Photovoltaik vs. Solarthermie
Die zwei Hauptsystem im Vergleich:
| Eigenschaft | Photovoltaik | Solarthermie |
|---|---|---|
| Erzeugt | Strom | Warmwasser/Wärme |
| Wirkungsgrad | 20-23 % | 40-60 % |
| Nutzung | Universell | Nur Heizung/Wasser |
| Vergütung | EEG-Einspeisung | Keine direkte |
| Kosten | Höher | Niedriger |
Aufbau einer PV-Anlage
Wichtige Komponenten:
- Solarmodule: meist mono- oder polykristallin
- Wechselrichter: wandelt Gleich- in Wechselstrom
- Verkabelung: DC- und AC-Leitungen
- Zähler: Zweirichtungszähler für Einspeisung
- Optional Speicher: für Eigenverbrauch
Photovoltaik amortisiert sich heute in 10-12 Jahren – bei steigenden Strompreisen und 0 % Mehrwertsteuer rechnet sich der Eigenverbrauch fast überall.
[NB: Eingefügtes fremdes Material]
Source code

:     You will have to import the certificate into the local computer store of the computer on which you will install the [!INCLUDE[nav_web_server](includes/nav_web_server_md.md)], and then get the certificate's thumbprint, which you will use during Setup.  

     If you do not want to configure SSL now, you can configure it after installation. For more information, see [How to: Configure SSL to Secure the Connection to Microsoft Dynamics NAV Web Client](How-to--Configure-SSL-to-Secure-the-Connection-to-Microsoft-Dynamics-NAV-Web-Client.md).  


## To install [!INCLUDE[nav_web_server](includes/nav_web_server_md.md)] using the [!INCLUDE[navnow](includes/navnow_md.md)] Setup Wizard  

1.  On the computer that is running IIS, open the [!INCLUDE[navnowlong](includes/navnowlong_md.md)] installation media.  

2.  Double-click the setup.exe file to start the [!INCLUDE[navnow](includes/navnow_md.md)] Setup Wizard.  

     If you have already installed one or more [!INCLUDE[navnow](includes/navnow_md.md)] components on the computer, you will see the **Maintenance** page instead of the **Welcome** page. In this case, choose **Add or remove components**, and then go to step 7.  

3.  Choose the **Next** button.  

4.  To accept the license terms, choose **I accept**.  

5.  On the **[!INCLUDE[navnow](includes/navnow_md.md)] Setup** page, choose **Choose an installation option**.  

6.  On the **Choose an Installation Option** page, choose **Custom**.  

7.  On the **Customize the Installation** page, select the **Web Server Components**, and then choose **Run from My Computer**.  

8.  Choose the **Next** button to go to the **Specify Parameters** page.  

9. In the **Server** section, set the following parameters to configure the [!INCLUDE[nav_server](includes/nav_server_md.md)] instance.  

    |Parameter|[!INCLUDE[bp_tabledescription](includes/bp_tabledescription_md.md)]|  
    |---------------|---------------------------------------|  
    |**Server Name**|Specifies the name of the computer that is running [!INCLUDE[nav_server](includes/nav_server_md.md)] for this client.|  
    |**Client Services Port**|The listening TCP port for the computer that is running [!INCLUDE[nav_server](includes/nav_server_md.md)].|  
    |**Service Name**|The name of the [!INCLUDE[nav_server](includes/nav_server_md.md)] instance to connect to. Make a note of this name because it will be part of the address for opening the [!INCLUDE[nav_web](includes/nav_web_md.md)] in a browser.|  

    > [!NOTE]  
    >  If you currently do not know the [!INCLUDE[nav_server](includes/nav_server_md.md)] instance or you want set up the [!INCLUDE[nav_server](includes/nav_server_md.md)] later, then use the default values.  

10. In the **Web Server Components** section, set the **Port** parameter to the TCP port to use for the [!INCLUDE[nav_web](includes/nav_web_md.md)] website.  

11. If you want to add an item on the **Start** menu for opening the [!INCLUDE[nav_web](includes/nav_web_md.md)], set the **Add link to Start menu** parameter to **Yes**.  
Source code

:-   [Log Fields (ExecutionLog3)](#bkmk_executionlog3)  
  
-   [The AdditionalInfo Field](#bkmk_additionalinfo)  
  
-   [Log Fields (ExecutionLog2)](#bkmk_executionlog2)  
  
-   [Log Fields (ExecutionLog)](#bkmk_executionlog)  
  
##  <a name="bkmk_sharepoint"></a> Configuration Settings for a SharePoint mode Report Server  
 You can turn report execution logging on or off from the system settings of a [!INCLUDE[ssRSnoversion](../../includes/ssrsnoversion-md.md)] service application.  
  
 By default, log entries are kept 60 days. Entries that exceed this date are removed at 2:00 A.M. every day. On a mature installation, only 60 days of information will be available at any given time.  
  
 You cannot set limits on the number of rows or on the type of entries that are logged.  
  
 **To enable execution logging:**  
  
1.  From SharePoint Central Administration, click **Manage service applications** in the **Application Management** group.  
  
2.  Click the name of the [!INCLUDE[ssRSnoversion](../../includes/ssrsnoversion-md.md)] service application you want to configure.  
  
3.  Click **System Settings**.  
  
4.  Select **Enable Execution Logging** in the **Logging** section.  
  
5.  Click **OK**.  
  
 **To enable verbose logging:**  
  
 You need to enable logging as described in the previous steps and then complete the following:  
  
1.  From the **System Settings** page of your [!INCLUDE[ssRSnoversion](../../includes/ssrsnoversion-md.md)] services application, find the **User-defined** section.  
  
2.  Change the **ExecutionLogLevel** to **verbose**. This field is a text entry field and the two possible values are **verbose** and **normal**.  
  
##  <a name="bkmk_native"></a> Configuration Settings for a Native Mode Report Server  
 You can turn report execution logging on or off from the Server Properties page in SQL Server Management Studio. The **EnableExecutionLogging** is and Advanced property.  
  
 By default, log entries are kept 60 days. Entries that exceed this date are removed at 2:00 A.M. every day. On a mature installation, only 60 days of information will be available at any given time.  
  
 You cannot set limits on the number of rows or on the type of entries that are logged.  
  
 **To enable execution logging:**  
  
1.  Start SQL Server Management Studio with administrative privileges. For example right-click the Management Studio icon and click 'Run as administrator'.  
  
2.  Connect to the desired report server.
Nutzen und Anwendungsbereiche
Photovoltaik wird eingesetzt auf:
- Einfamilienhäusern (typisch 5-10 kWp)
- Gewerbedächern (50-500 kWp)
- Freiflächenanlagen (MW-Bereich)
- Balkonkraftwerken (bis 800 W)
In Kombination mit Wechselrichter, Stromspeicher und Wallbox entsteht ein umfassendes Energiesystem. Photovoltaik ist die zentrale Technologie der privaten Energiewende.